The Securities and Exchange Commission kicked off a long-awaited civil trial against the city of Miami Monday, arguing to a federal jury that city officials used illegal money transfers to hide gaping financial problems and sell $150 million in risky bonds to unwitting investors in the late 2000s.
Attorneys for the city and former budget director Michael Boudreaux shot back, saying the SEC is pushing a heavy-handed, far-fetched legal case based on cherry-picked information. The very documents and witnesses subpoenaed by the agency during its seven-year investigation will disprove its case, they said.
“There’s no secret here,” said Scott Cole, a private attorney representing the city of Miami. “Every transfer was out in the open.”
Monday’s opening statements mark the beginning of the end of an unprecedented financial drama that started in 2009, when the city of Miami’s budget was on the brink of imploding. Prompted by a series of Miami Herald articles and a critical internal audit, SEC investigators began probing some $37 million in money transfers to learn whether the city was playing “shell games” with its budget in order to secure lower interest rates on three upcoming bond issues in 2009.
Every transfer was out in the open
Scott Cole, attorney for the city of Miami
Crucial to the SEC’s case was whether the city was moving money to keep Miami’s reserves at $100 million, a threshold set by law after the city — the only city to ever be charged twice by the SEC — had a financial meltdown in the 1990s. That case led to SEC charges and a 2003 cease-and-desist order.
In 2013, the SEC filed charges against the city again, seeking an injunction and civil penalties. The agency also charged Boudreaux, who it alleged bungled the city’s finances upon becoming budget director and then tricked his bosses into believing they could use restricted funds to pad their reserves in order to save his job. Some of the money, they said, was siphoned away from capital projects that kept on spending money after they were emptied, ultimately contributing to a budget crisis in 2010.
In court Monday, senior SEC trial counsel Amie Riggle Berlin said witness depositions, internal emails, memos and financial reports will all show that Boudreaux “orchestrated” the alleged scheme. And when city commissioners found out in April 2009, she said, they waited nearly a year, until after the city sold its bonds, to go public and transfer the money back to the proper accounts.
“They voted four times to delay the truth from coming out, to delay the public from learning the truth of how the city and Mr. Boudreaux inflated the general fund balance,” she said. “This allowed the city to keep the public in the dark.”

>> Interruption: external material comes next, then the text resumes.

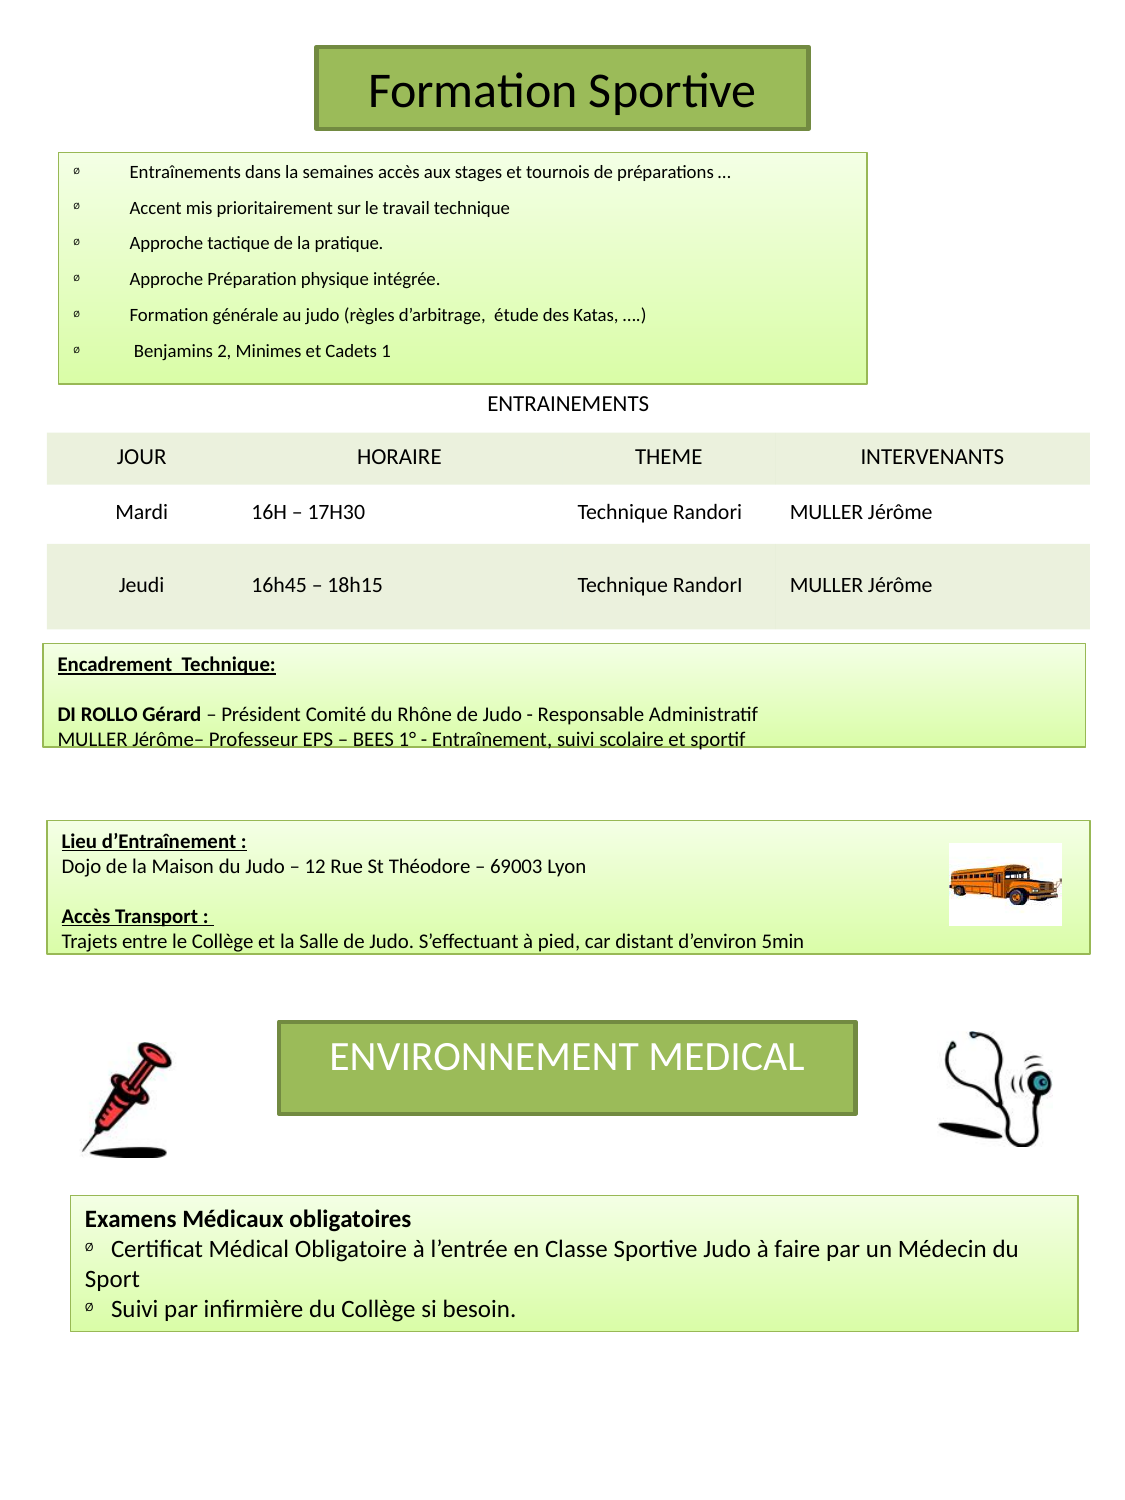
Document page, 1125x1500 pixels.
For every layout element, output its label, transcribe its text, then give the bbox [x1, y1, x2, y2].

We are here today because history has repeated itself
Amie Riggle Berlin, SEC attorney
But Cole and attorney Ben Kuehne, representing Boudreaux, told jurors that all the city’s supposedly covert decisions were sanctioned by outside auditors, documented in public records and approved during televised meetings. Quoting from the city’s scrutinized Comprehensive Annual Financial Reports, Cole noted that the city disclosed that it transferred money back into its general fund. He also noted the ratings agencies mentioned the city’s money transfers and budget struggles.
Further, arguing that the SEC’s case strains belief, Cole said the time frame of the alleged scheme means it would have involved two mayors, two administrations, and newly elected city commissioners who won office in late 2009. And he said that while the SEC will quote from senior Miami officials who questioned the wisdom of what the city was doing with the transfers back, it will ignore statements from those same officials attesting to the legality of the moves.
The SEC has gotten it all wrong
Ben Kuehne, attorney for Michael Boudreaux
As for the empty capital accounts that kept on spending, Kuehne told jurors the problem was due to the city’s mishandling of a new financial computer database, called Oracle. Boudreaux, who had previously used the system in his job as budget chief with the New Orleans Schools system, said the de-funded projects kept spending when the finance department failed to correctly mark the changes in the computer system.
If anyone was guilty, Kuehne said, it was the SEC of “Monday morning quarterbacking.” He said Boudreaux, who didn’t benefit financially from any of the transfers at question, was a man of principle: a marathon runner and former member of the U.S. Navy.
“The SEC has gotten it all wrong,” he said, and was unwilling to admit it had made “a huge mistake in accusing Michael Boudreaux of fraud.”
The trial continues Tuesday, when witnesses are expected to begin testifying, possibly starting with former City Manager Pete Hernandez. Kuehne said it’s likely Boudreaux will testify.